= Alan Hunter (author) =

English crime fiction writer

Alan Hunter (25 June 1922 – 26 February 2005) was an English author of crime fiction, writing 46 novels featuring Inspector George Gently.

Initially a farmer, he became an antiquarian bookseller before writing his first novel.

==Life==
Hunter was born at Hoveton, Norfolk, and went to school across the River Bure in Wroxham. He left school at 14 and worked on his father's farm near Norwich. He enjoyed dinghy sailing on the Norfolk Broads, wrote natural history notes for the local newspaper, and wrote poetry, some of which was published while he was in the Royal Air Force during the Second World War.

He married, in 1944, Adelaide Cubitt, who survived him with their daughter. After the war, he managed the antiquarian books department of Charles Cubitt in Norwich. Four years later, in 1950, he established his own bookshop on Maddermarket in the city.

He retired to Brundall in Norfolk, where he continued his interests in local history, natural history, and sailing.

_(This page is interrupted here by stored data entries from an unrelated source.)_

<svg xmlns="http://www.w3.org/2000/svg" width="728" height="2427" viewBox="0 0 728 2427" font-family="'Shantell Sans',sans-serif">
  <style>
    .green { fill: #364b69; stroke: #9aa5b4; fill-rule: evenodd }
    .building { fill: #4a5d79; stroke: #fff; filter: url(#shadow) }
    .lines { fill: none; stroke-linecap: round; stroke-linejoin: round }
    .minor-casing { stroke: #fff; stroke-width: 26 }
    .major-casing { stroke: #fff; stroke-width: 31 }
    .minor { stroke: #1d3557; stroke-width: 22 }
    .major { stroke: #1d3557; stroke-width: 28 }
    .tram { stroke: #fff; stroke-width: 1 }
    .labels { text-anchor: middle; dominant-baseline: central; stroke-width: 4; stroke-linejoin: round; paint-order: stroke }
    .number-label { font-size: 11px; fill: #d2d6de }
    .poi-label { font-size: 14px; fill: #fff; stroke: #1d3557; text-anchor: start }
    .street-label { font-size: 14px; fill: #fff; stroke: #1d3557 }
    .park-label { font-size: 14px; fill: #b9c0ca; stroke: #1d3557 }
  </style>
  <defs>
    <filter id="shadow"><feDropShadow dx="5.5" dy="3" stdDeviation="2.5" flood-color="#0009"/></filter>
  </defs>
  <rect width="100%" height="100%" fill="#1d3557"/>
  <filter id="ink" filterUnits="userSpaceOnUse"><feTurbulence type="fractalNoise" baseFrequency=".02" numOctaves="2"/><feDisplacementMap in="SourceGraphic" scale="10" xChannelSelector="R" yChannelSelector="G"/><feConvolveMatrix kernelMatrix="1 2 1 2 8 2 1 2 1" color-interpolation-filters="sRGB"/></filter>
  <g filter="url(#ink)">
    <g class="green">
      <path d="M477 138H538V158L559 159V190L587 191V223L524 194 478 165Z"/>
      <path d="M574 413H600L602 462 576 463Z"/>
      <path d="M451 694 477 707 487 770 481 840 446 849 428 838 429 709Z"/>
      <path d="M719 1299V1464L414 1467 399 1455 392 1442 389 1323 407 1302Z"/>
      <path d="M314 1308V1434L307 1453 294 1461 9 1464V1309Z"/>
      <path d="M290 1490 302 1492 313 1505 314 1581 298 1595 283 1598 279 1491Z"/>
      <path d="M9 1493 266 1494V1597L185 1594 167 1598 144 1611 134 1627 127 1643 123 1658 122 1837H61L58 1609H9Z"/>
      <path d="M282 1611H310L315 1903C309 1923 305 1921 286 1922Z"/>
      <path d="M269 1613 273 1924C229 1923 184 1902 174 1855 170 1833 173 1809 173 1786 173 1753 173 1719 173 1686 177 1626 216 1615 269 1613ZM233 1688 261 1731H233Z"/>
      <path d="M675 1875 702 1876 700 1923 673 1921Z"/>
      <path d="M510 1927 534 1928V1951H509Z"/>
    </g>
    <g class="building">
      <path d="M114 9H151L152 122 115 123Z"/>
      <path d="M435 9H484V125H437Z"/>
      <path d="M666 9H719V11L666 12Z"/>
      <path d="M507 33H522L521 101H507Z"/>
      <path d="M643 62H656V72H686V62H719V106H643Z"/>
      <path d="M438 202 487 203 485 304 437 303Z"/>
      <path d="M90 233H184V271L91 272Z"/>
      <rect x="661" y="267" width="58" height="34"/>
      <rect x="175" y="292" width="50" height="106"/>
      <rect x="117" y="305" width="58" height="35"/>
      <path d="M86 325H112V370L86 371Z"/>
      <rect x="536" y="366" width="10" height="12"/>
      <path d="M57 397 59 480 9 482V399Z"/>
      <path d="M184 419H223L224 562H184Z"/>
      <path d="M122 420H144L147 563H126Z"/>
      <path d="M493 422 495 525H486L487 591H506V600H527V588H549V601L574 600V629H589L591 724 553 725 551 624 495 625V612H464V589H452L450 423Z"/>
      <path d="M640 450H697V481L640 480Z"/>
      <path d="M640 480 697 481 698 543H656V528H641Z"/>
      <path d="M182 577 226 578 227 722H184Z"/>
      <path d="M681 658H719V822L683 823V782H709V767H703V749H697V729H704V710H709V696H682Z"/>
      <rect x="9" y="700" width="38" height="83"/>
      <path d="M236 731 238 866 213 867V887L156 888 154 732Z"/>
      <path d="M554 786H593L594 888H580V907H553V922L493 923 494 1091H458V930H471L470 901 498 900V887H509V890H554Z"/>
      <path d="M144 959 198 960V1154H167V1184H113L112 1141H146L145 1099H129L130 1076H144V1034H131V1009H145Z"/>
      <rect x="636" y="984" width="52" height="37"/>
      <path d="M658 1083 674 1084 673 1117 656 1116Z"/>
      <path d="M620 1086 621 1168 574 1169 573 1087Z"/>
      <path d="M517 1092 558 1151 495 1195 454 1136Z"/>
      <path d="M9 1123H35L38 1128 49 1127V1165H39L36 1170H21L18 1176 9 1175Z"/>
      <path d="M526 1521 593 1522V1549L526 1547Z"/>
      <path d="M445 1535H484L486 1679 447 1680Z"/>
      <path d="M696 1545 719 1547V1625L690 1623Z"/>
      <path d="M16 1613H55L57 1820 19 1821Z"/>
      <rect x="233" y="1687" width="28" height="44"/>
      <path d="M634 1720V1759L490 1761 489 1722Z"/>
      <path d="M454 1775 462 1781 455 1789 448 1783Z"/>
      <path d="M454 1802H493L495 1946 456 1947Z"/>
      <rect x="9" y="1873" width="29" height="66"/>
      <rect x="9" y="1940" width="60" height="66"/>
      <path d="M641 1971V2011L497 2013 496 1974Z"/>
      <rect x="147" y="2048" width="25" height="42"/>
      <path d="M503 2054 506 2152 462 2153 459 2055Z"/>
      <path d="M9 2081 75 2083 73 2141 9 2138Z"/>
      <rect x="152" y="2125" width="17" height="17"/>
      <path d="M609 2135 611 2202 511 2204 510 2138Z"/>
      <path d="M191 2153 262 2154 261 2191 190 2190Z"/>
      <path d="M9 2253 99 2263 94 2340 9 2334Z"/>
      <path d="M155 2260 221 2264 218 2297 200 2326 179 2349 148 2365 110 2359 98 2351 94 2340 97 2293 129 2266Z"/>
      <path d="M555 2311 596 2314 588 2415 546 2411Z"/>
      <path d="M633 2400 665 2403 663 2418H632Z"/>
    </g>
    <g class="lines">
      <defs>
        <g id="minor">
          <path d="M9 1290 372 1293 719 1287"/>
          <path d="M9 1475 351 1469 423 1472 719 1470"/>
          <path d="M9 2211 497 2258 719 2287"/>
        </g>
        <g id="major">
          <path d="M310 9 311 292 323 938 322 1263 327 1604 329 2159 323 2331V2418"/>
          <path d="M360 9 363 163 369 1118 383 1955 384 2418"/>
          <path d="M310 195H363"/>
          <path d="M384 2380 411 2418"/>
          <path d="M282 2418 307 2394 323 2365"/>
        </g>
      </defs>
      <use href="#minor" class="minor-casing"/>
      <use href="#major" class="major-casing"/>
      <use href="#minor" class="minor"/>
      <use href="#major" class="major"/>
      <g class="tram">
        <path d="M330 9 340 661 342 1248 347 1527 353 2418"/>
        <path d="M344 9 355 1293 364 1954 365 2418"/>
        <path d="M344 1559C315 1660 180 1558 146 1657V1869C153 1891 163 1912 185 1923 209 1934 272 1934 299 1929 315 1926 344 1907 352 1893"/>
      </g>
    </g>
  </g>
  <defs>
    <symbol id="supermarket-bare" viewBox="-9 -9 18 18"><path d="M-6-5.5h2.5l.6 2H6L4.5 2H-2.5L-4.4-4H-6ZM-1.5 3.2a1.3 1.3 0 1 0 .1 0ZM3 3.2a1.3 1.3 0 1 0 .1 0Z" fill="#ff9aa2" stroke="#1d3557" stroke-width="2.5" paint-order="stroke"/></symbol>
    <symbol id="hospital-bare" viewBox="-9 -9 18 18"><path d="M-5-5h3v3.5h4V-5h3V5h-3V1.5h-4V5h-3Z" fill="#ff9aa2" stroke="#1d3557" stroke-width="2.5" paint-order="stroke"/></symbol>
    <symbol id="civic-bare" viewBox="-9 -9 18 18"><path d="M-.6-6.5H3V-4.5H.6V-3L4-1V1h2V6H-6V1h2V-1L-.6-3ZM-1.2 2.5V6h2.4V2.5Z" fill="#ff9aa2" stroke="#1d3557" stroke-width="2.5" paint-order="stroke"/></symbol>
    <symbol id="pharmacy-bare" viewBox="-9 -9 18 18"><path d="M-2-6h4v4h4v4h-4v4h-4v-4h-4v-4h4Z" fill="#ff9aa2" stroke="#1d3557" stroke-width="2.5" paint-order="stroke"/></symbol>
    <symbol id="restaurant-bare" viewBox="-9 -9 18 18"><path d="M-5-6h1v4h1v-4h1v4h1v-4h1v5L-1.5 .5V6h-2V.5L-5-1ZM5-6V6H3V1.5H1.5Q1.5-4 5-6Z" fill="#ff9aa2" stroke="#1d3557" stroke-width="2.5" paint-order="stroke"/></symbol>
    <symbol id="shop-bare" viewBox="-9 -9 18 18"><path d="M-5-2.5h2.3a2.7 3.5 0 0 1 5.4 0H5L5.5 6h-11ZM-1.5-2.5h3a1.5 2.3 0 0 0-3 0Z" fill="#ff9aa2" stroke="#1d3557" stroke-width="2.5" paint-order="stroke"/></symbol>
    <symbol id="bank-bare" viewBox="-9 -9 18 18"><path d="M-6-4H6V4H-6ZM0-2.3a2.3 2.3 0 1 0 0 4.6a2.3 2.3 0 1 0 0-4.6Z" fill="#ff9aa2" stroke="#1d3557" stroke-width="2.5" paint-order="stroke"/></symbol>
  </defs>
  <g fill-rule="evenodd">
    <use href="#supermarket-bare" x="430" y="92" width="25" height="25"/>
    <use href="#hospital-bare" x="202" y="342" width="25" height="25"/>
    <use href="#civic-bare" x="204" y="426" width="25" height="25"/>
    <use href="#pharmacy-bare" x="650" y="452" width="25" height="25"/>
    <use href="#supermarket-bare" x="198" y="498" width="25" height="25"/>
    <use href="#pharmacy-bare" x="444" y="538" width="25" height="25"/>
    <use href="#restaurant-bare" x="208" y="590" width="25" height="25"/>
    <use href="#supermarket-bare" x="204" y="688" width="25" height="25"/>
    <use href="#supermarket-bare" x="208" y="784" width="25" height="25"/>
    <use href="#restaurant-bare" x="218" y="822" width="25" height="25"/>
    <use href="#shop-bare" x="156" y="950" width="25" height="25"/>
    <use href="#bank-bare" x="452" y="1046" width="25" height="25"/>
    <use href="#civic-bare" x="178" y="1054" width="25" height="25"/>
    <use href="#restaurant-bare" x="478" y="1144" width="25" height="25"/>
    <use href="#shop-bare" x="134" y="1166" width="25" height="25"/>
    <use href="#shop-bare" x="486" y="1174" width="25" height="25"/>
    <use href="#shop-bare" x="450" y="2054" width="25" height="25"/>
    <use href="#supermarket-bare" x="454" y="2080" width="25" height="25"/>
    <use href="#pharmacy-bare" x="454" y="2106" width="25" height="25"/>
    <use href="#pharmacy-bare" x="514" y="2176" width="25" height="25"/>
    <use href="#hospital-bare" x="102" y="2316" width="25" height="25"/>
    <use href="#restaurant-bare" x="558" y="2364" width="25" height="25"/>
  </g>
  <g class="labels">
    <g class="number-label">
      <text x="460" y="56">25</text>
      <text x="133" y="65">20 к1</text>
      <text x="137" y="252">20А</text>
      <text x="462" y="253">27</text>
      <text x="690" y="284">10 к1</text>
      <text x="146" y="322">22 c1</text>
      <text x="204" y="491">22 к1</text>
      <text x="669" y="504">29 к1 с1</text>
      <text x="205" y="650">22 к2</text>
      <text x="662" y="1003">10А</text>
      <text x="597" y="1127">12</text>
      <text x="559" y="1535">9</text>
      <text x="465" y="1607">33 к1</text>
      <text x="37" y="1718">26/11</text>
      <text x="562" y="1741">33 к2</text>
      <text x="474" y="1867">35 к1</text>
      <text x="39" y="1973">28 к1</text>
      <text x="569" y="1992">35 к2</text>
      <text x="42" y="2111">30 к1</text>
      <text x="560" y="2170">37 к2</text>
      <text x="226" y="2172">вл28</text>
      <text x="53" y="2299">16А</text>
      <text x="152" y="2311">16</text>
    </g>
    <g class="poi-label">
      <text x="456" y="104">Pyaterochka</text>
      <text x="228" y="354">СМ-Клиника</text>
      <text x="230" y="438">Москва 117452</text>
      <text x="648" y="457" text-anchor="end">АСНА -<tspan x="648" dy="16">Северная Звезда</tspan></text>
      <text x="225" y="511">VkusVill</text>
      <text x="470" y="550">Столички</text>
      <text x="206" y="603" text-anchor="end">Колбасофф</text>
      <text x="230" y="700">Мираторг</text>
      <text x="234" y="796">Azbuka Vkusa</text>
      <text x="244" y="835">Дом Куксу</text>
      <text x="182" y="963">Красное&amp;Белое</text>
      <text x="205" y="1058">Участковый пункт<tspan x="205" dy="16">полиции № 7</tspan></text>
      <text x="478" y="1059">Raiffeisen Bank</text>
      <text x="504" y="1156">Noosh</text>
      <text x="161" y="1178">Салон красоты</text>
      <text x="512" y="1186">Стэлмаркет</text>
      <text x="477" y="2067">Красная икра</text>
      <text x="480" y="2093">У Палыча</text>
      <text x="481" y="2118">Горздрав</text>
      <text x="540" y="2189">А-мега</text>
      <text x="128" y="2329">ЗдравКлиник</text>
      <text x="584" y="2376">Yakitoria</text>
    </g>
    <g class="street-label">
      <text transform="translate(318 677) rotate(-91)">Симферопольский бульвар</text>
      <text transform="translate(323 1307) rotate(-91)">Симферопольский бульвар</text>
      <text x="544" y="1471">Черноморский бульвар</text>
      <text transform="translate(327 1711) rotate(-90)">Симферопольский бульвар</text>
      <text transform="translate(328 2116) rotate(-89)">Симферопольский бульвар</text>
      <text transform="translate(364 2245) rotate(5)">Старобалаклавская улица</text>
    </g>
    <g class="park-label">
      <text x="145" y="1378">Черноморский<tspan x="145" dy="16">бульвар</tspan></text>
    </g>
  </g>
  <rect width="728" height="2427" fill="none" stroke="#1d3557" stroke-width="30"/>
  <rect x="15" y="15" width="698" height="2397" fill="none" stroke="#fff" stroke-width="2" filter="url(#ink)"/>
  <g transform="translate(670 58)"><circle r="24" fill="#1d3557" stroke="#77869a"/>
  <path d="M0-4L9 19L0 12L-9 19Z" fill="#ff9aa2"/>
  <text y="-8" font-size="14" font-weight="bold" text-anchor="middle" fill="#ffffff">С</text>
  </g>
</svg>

From 1955 to 1998, he published a George Gently detective novel nearly every year. The majority are set in Norfolk.

==Bibliography==

- The Norwich Poems (1944)
- The George Gently Series
  - Gently Does It (1955)
  - Gently by the Shore (1956)
  - Gently Down the Stream (1957)
  - Landed Gently (1957)
  - Gently Through the Mill (1958)
  - Gently in the Sun (1959)
  - Gently with the Painters (1960)
  - Gently to the Summit (1961)
  - Gently Go Man (1961)
  - Gently Where the Roads Go (1962)
  - Gently Floating (1963)
  - Gently Sahib (1964)
  - Gently with the Ladies (1965)
  - Gently North-West (1967)
  - Gently Continental (1967)
  - Gently Coloured (1969)
  - Gently with the Innocents (1970)
  - Gently at a Gallop (1971)
  - Vivienne -- Gently Where She Lay (1972)
  - Gently French (1973)
  - Gently in Trees (1974)
  - Gently with Love (1975)
  - Gently Where the Birds Are (1976)
  - Gently Instrumental (1977)
  - Gently to a Sleep (1978)
  - The Honfleur Decision - Gently Under Fire (1980)
  - Gabrielle’s Way - Gently Heartbroken (1981)
  - Fields of Heather - Gently In The Past (1981)
  - Gently Between Tides (1982)
  - Amorous Leander - Gently With Passion (1983)
  - The Unhung Man (1984)
  - “Once a Prostitute” (1984)
  - The Chelsea Ghost (1985)
  - Goodnight, Sweet Prince (1986)
  - Strangling Man (1987)
  - Traitor's End (1988)
  - Gently with the Millions (1989)
  - Gently Scandalous (1990)
  - Gently to a Kill (1991)
  - Gently Tragic (1992)
  - Gently in the Glens (1993)
  - Bomber’s Moon (1994)
  - Jackpot! (1995)
  - The Love of Gods (1997)
  - Over Here (1998)
  - Gently Mistaken (1999)

==Adaptations in other media==
In 2007, the BBC broadcast an adaptation of Gently Go Man under the title George Gently. Two more stories, 'The Burning Man' (adapted from the book Gently Where the Roads Go) and 'Bomber's Moon' (adapted from the book of the same name), were broadcast by the BBC in July 2008. All three were written by Peter Flannery, who is credited with creating the series for television. The role of George Gently is played by Martin Shaw. A second series (with the title expanded to Inspector George Gently) was broadcast in 2009, a third in 2010, a fourth in 2011, a fifth in 2012, a sixth in 2014, a seventh in 2015, and the eighth and last in 2017. The series differs markedly from the books, being set in Northumberland and Durham rather than in Norfolk, and with different characters (other than the eponymous Gently).